:: WHAT YOU WILL DO ::
Can you put the lines of the items, starting at the line that contains "Alligators and crocodiles" and ending at the last line of the items, into a numbered list with any blank lines left out?

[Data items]
===============

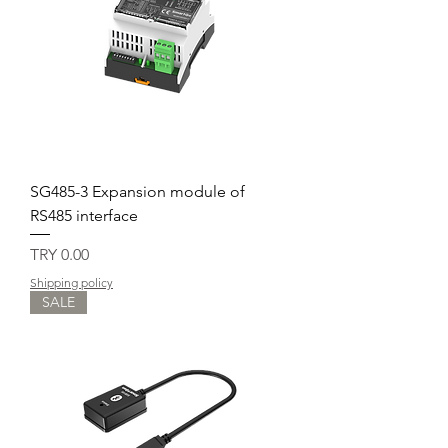
SG485-3 Expansion module of
RS485 interface
Price
TRY 0.00
Shipping policy
SALE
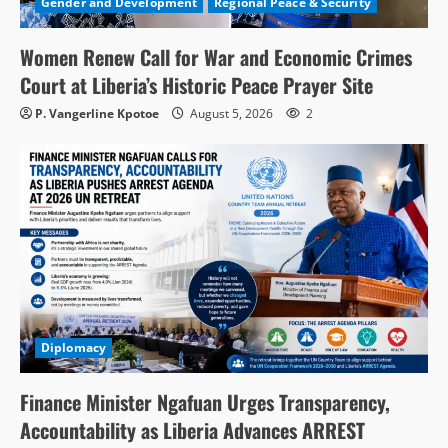
Gender and Development
Regional Peace & Security
Women Renew Call for War and Economic Crimes
Court at Liberia’s Historic Peace Prayer Site
P. Vangerline Kpotoe
August 5, 2026
2
Diplomacy
Finance Minister Ngafuan Urges Transparency,
Accountability as Liberia Advances ARREST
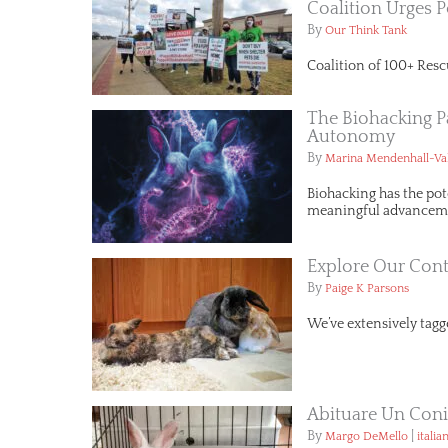
Coalition Urges P
By
Our Think Tank
Coalition of 100+ Resc
The Biohacking P
Autonomy
By
Marina Mendenhall-Va
Biohacking has the pot
meaningful advancemen
Explore Our Cont
By
Paige K Parsons
We’ve extensively tagge
Abituare Un Conig
By
|
Margo DeMello
italia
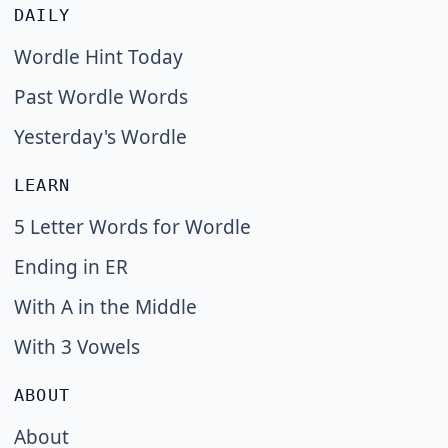
DAILY
Wordle Hint Today
Past Wordle Words
Yesterday's Wordle
LEARN
5 Letter Words for Wordle
Ending in ER
With A in the Middle
With 3 Vowels
ABOUT
About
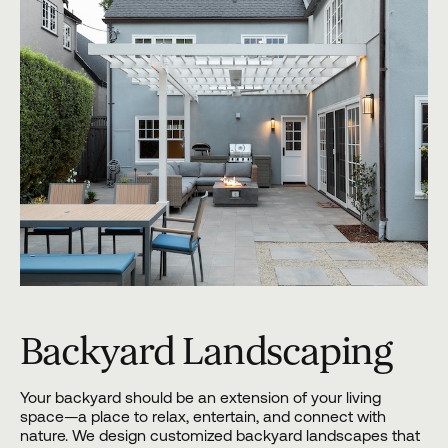
Backyard Landscaping
Your backyard should be an extension of your living
space—a place to relax, entertain, and connect with
nature. We design customized backyard landscapes that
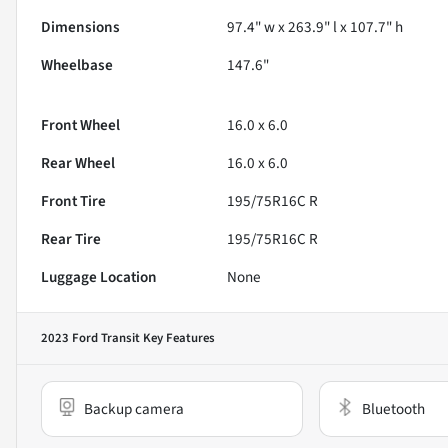
Dimensions
97.4" w x 263.9" l x 107.7" h
Wheelbase
147.6"
Front Wheel
16.0 x 6.0
Rear Wheel
16.0 x 6.0
Front Tire
195/75R16C R
Rear Tire
195/75R16C R
Luggage Location
None
2023 Ford Transit
Key Features
Backup camera
Bluetooth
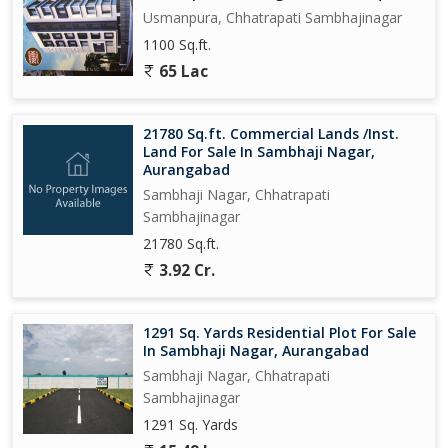
Usmanpura, Chhatrapati Sambhajinagar
1100 Sq.ft.
65 Lac
21780 Sq.ft. Commercial Lands /Inst.
Land For Sale In Sambhaji Nagar,
Aurangabad
Sambhaji Nagar, Chhatrapati
Sambhajinagar
21780 Sq.ft.
3.92 Cr.
1291 Sq. Yards Residential Plot For Sale
In Sambhaji Nagar, Aurangabad
Sambhaji Nagar, Chhatrapati
Sambhajinagar
1291 Sq. Yards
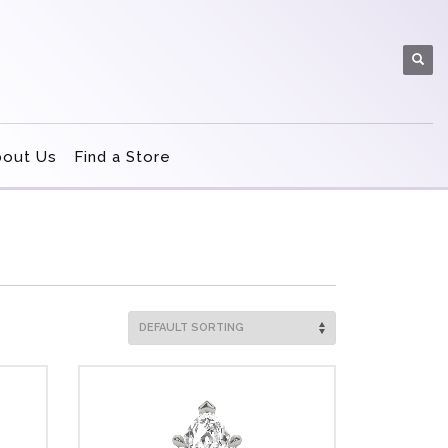
bout Us
Find a Store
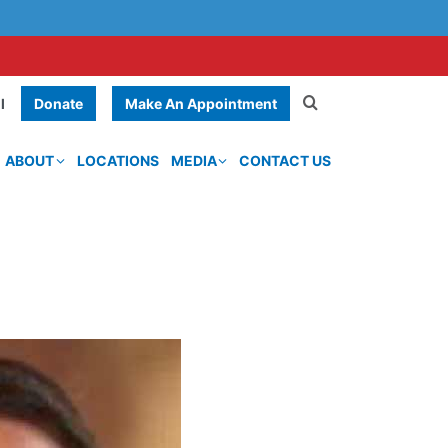
Donate
Make An Appointment
l
ABOUT
LOCATIONS
MEDIA
CONTACT US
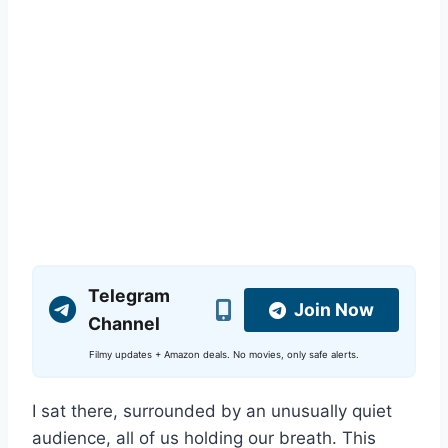
Telegram
Join Now
Channel
Filmy updates + Amazon deals. No movies, only safe alerts.
I sat there, surrounded by an unusually quiet
audience, all of us holding our breath. This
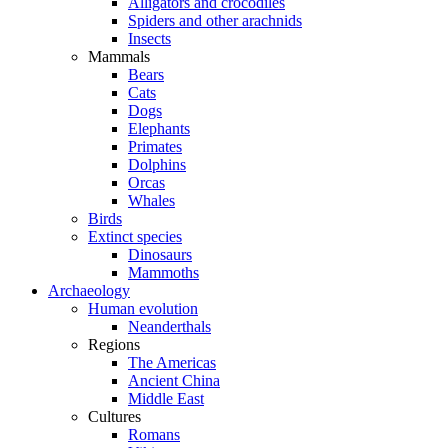
Alligators and crocodiles
Spiders and other arachnids
Insects
Mammals
Bears
Cats
Dogs
Elephants
Primates
Dolphins
Orcas
Whales
Birds
Extinct species
Dinosaurs
Mammoths
Archaeology
Human evolution
Neanderthals
Regions
The Americas
Ancient China
Middle East
Cultures
Romans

===============

:: YOUR RESPONSE ::
1. Alligators and crocodiles
2. Spiders and other arachnids
3. Insects
4. Mammals
5. Bears
6. Cats
7. Dogs
8. Elephants
9. Primates
10. Dolphins
11. Orcas
12. Whales
13. Birds
14. Extinct species
15. Dinosaurs
16. Mammoths
17. Archaeology
18. Human evolution
19. Neanderthals
20. Regions
21. The Americas
22. Ancient China
23. Middle East
24. Cultures
25. Romans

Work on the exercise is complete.